Mehrere große US-Banken treffen einem Bericht der Financial Times(FT)zufolge Vorbereitungen für den Fall eines Austritts Großbritanniens aus der Europäischen Union. Citigroup, Morgan Stanley und die Bank of America erwägen demnach, einen Teil ihrer europäischen Geschäfte von London nach Irland zu verlagern, berichtete die Zeitung am Sonntag unter Berufung auf bankennahe Kreise. Die Pläne befänden sich in einem äußerst frühen Stadium.
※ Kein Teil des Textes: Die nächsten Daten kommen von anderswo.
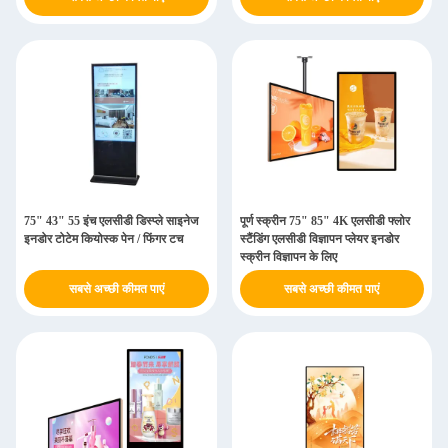
75" 43" 55 इंच एलसीडी डिस्प्ले साइनेज
पूर्ण स्क्रीन 75" 85" 4K एलसीडी फ्लोर
इनडोर टोटेम कियोस्क पेन / फिंगर टच
स्टैंडिंग एलसीडी विज्ञापन प्लेयर इनडोर
स्क्रीन विज्ञापन के लिए
सबसे अच्छी कीमत पाएं
सबसे अच्छी कीमत पाएं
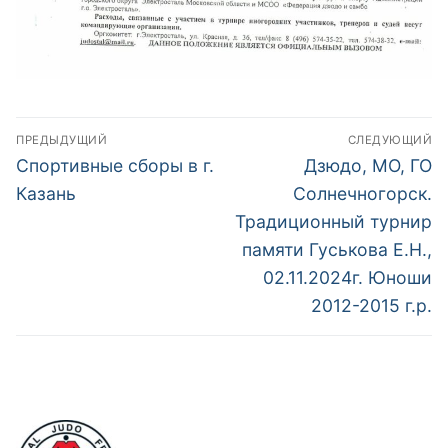
Навигация
ПРЕДЫДУЩИЙ
СЛЕДУЮЩИЙ
по
Предыдущий
Следующий
Спортивные сборы в г.
Дзюдо, МО, ГО
пост:
пост:
записям
Казань
Солнечногорск.
Традиционный турнир
памяти Гуськова Е.Н.,
02.11.2024г. Юноши
2012-2015 г.р.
Morgan Stanley lehnte eine Stellungnahme zu dem Bericht ab, die beiden anderen Geldinstitute waren zunächst nicht zu erreichen.

Premierminister David Cameron hat seinen Landsleuten im Falle seiner Wiederwahl 2015 zugesichert, in einem Referendum über den Verbleib des Landes in der EU abzustimmen. Die Aussicht auf einen Austritt Großbritanniens löst bei vielen in der Londoner City Sorgen aus. Das Finanzzentrum erwirtschaftet rund ein Zehntel der britischen Wirtschaftsleistung.
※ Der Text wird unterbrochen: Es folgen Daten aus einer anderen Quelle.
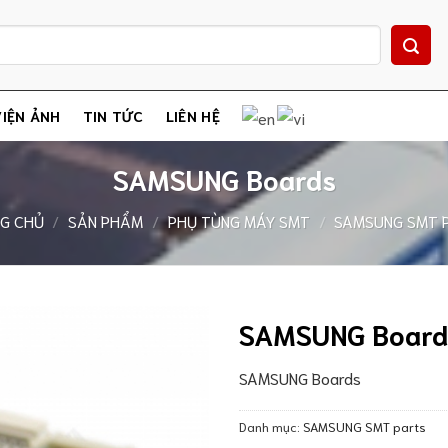
IỆN ẢNH
TIN TỨC
LIÊN HỆ
SAMSUNG Boards
G CHỦ
/
SẢN PHẨM
/
PHỤ TÙNG MÁY SMT
/
SAMSUNG SMT 
SAMSUNG Board
SAMSUNG Boards
Danh mục:
SAMSUNG SMT parts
Großbritannien beheimatet laut FT über 250 ausländische Banken. Geldinstitute aus Amerika oder Asien, die sich in London niederlassen, können ihre Dienstleistungen EU-weit anbieten. Nach einem Austritt Großbritanniens könnte sich die Rechtslage diesbezüglich aber ändern. Neben Irland gelten laut FT auch Frankfurt und Paris als wahrscheinliche Alternativen zu einem Standort in London.  
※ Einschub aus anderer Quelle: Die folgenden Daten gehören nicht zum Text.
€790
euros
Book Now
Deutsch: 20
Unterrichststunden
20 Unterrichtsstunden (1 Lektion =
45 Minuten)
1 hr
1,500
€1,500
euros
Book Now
Die Vereinigung der Auslandsbanken in Großbritannien, zu der unter anderem die Commerzbank, die französische Société Générale und die Bank of America gehören, forderte zuletzt einen Verbleib der Briten in der EU. Wenn sich Großbritannien aus Europa zurückziehe, würden die Auslandsbanken ihre Standortwahl überdenken, hieß es in einer Stellungnahme. Man würde sich dann möglicherweise dazu entschließen, "die Geschäfte an einem anderen Ort fortzusetzen".